¿What is maxIter in MultilayerPerceptronClassifier - Spark - mllib?
1. The parameter maxIter tells the optimization algorithm the maximum number of hops it is allowed to do to find the minimum error?
OR
2. The parameter maxIter tells the maximum number of epochs (the number maximum of times the entire dataset goes through the network)?
class pyspark.ml.classification.MultilayerPerceptronClassifier(featuresCol='features', labelCol='label', predictionCol='prediction', maxIter=100, tol=1e-06, seed=None, layers=None, blockSize=128, stepSize=0.03, solver='l-bfgs', initialWeights=None, probabilityCol='probability', rawPredictionCol='rawPrediction')

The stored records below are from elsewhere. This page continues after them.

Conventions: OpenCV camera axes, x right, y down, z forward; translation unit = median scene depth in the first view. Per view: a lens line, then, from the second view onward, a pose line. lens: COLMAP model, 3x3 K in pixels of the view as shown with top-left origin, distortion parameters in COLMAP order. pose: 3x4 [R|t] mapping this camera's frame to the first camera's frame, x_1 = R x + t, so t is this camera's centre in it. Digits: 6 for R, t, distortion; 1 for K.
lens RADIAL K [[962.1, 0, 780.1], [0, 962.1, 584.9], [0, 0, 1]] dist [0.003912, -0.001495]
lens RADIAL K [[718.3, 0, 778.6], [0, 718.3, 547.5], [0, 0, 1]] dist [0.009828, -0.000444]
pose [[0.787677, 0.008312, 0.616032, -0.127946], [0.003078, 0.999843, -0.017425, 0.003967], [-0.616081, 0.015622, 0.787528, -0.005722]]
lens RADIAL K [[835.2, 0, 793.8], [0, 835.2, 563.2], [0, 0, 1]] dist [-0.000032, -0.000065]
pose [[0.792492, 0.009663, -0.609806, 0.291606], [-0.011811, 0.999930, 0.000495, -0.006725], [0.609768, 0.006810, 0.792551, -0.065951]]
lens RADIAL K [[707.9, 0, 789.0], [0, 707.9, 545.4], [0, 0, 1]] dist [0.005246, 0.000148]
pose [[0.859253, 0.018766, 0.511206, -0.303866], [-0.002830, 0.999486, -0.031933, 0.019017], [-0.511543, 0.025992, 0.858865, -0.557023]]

Spark gradient optimizer works using RDD treeAggregate function. Each iteration it takes a fraction of the RDD, by default 1, and distributes the gradient optimization operation over the workers, it takes the whole RDD each iteration. In this case one iteration can be considered as one epoch. This approach simplifies the optimization process using Spark. There are another more advanced deep learning optimizer implementations, like BigDL, that allows to set the batch size and uses the BlockManager to compute the distributed gradient aggregation for each iteration. In that case, one iteration corresponds to one mini-batch execution.